Der Großteil der deutschen Bevölkerung sieht sich selbst als Opfer im Bezug zum Nationalsozialismus.2 Das funktioniert, z. B. indem Hitler als Verführer des deutschen Volkes dargestellt wird und der Nationalsozialismus als Projekt von einigen wenigen Funktionären. Die Mehrheit der Deutschen waren nach dieser Logik unwissend und selber Opfer der Verhältnisse. Diese Darstellung ignoriert aber die unterschiedlichen Funktionen, die große Teile der deutschen Bevölkerung im Nationalsozialismus inne hatten, wie die Beschäftigung von Zwangsarbeiterinnen und Zwangsarbeitern, das persönliche und wirtschaftliche Profitieren von Arisierung und die Denunzierung von Nachbarinnen und Nachbarn, die nicht ins nationalsozialistische Weltbild passten. Dies sind nur einige Bespiele der Beteiligung am nationalsozialistischen Treiben. Weitere Formen der Beteiligung sowie die direkten Funktionsträgerinnen und -träger sind dort nicht mit eingeschlossen.

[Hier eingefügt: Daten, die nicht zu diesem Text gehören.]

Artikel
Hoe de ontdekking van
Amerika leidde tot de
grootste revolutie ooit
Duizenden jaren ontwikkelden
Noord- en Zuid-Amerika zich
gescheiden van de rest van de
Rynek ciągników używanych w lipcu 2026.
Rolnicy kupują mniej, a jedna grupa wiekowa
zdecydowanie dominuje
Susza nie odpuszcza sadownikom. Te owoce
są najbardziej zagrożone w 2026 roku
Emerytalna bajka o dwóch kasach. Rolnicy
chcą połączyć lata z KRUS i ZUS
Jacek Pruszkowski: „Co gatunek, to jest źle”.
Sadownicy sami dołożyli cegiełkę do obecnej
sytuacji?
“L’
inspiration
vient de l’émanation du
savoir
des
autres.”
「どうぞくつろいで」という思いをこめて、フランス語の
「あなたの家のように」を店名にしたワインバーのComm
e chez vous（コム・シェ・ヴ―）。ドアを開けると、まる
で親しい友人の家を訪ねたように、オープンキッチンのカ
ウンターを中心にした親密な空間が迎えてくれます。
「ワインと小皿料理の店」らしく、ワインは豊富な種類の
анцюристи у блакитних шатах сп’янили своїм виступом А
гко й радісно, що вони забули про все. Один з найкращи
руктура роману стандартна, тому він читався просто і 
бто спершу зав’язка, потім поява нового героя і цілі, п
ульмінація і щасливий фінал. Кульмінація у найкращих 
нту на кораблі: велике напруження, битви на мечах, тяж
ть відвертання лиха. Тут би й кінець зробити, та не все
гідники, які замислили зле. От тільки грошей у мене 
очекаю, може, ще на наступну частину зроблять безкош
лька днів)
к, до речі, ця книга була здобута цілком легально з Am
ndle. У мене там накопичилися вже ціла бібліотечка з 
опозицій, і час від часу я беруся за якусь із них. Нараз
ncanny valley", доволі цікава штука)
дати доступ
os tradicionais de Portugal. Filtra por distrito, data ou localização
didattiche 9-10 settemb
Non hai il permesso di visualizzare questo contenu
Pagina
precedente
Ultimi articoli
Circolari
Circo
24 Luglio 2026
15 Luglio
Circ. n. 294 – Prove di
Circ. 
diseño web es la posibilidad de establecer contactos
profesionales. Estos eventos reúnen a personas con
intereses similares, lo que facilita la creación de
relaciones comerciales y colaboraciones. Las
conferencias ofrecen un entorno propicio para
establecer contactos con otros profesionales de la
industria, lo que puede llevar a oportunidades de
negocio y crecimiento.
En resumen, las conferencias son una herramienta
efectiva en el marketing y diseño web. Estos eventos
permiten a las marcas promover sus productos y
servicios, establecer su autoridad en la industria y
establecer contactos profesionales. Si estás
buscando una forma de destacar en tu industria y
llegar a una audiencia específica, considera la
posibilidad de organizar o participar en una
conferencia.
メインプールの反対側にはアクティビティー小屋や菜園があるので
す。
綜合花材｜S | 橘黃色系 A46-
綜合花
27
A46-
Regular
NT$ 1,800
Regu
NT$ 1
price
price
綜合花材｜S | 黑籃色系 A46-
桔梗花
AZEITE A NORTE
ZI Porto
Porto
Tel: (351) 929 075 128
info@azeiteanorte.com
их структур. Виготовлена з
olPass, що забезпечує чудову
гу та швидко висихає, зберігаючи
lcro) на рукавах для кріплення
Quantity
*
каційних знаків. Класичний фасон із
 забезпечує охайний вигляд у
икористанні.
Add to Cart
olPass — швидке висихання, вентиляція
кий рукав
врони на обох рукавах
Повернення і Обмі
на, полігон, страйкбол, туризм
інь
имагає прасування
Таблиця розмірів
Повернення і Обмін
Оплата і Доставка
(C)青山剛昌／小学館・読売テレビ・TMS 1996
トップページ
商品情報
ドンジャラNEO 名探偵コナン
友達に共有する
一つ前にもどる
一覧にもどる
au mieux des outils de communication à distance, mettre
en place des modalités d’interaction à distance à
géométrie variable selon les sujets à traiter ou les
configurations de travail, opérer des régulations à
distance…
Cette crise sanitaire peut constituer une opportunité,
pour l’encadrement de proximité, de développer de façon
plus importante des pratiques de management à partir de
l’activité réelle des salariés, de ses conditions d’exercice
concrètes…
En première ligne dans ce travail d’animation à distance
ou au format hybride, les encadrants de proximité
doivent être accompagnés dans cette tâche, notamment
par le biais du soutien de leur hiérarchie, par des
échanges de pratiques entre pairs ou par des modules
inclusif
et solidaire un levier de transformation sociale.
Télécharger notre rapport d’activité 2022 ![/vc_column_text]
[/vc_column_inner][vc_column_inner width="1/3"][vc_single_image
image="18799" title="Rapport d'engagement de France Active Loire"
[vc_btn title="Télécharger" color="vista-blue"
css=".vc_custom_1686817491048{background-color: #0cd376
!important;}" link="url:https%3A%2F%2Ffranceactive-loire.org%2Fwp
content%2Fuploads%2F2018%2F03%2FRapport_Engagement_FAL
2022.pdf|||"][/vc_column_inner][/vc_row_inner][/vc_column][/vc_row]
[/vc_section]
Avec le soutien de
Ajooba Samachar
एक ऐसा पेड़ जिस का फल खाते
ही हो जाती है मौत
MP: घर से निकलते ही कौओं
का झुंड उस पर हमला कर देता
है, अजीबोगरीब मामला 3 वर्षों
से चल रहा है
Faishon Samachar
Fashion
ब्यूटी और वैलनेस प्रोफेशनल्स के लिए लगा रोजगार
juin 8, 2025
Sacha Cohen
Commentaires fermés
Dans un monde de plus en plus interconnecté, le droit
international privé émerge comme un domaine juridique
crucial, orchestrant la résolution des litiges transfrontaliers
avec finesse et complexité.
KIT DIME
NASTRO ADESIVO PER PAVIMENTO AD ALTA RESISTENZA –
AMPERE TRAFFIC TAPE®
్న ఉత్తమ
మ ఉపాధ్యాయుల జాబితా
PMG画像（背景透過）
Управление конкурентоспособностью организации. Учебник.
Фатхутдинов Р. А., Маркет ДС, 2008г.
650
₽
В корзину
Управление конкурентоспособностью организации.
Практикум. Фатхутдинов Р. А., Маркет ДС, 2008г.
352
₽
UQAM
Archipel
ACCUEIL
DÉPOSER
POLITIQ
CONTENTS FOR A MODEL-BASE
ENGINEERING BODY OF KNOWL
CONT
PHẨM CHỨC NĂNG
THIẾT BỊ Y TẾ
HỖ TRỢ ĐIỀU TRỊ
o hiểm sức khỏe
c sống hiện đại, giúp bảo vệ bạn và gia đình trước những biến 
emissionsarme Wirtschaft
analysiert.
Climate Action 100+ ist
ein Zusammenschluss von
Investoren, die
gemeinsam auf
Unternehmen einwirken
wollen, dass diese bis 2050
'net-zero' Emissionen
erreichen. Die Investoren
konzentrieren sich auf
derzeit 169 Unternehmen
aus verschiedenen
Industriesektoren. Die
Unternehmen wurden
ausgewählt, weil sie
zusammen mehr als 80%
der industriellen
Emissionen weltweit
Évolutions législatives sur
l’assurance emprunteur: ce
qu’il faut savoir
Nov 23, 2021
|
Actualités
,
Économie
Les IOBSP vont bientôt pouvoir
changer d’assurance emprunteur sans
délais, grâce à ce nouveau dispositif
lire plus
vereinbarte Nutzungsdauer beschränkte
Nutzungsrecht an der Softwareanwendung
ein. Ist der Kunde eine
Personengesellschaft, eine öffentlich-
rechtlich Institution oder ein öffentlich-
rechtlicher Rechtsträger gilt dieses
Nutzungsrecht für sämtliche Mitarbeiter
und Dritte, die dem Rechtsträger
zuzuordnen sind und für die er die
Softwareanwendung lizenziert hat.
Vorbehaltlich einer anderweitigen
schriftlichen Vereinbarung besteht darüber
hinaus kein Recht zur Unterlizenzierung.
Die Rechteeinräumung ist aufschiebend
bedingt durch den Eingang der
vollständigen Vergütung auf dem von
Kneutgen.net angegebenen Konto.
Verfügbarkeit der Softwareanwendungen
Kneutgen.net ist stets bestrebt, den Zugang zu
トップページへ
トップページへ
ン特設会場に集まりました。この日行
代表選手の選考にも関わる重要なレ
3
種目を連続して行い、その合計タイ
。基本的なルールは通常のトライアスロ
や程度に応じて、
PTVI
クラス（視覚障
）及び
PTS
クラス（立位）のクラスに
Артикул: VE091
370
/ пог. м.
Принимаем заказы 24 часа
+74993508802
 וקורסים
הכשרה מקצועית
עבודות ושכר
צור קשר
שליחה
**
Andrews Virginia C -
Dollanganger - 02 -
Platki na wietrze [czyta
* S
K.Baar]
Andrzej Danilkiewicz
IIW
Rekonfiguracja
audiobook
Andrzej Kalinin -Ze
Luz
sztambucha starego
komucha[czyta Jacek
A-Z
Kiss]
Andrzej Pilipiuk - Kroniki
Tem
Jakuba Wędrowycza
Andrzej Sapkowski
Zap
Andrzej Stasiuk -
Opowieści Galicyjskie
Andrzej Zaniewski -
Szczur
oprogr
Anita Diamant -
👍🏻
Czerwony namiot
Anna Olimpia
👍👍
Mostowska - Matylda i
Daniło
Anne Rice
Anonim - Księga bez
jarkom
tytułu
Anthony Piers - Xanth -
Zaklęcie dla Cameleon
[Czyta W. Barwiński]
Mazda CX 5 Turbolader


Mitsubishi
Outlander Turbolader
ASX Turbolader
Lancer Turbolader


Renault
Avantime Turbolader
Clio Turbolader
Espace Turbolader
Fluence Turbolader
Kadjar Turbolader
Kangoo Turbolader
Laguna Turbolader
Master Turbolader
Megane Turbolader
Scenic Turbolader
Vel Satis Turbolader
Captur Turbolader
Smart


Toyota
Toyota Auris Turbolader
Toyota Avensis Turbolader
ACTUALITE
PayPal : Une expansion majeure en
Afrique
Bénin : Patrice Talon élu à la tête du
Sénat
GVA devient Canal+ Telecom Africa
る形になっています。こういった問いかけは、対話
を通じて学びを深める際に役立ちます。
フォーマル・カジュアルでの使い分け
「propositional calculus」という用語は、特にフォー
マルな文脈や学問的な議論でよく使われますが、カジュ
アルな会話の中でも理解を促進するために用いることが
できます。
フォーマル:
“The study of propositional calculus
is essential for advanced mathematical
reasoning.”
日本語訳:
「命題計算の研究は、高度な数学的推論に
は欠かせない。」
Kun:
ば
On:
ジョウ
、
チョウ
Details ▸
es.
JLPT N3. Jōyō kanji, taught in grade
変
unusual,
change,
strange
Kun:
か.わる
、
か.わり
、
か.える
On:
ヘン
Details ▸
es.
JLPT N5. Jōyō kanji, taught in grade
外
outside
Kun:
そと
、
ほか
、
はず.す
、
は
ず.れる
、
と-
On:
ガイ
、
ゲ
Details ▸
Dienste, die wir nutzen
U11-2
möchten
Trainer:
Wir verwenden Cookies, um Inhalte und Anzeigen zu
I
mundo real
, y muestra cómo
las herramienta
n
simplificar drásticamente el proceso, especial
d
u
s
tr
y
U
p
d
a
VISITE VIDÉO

Wenn von Tätern gesprochen wird, dann sind im Selbstverständnis vieler Deutscher zum Beispiel die Alliierten gemeint, die deutsche Städte bombardiert haben. Dresden 45 ist zu einem Symbol geworden für das Leid der Deutschen. Erst wurden sie von Hitler in einen Krieg geführt, den die meisten Deutschen nicht wollten, um dann von alliierten Bombern angegriffen zu werden. Die politische Agenda steht hier über den historischen Fakten. Aber wen interessieren schon Fakten, wenn ein solcher Opfermythos zu einem positiven Nationalgefühl verhilft und von Schuld und Scham befreit.

  1. Broder, H. M. (1986). Der ewige Antisemit, Frankfurt a. M., S. 11.

  2. In einer von der Frankfurter Allgemeinen Zeitung (21.10.2004) und der polnischen Gazeta Wyborcza (21.10.2003) beauftragten Meinungsumfrage aus dem Herbst 2003 sehen sich 90 % der Deutschen als Opfer des Zweiten Weltkrieges.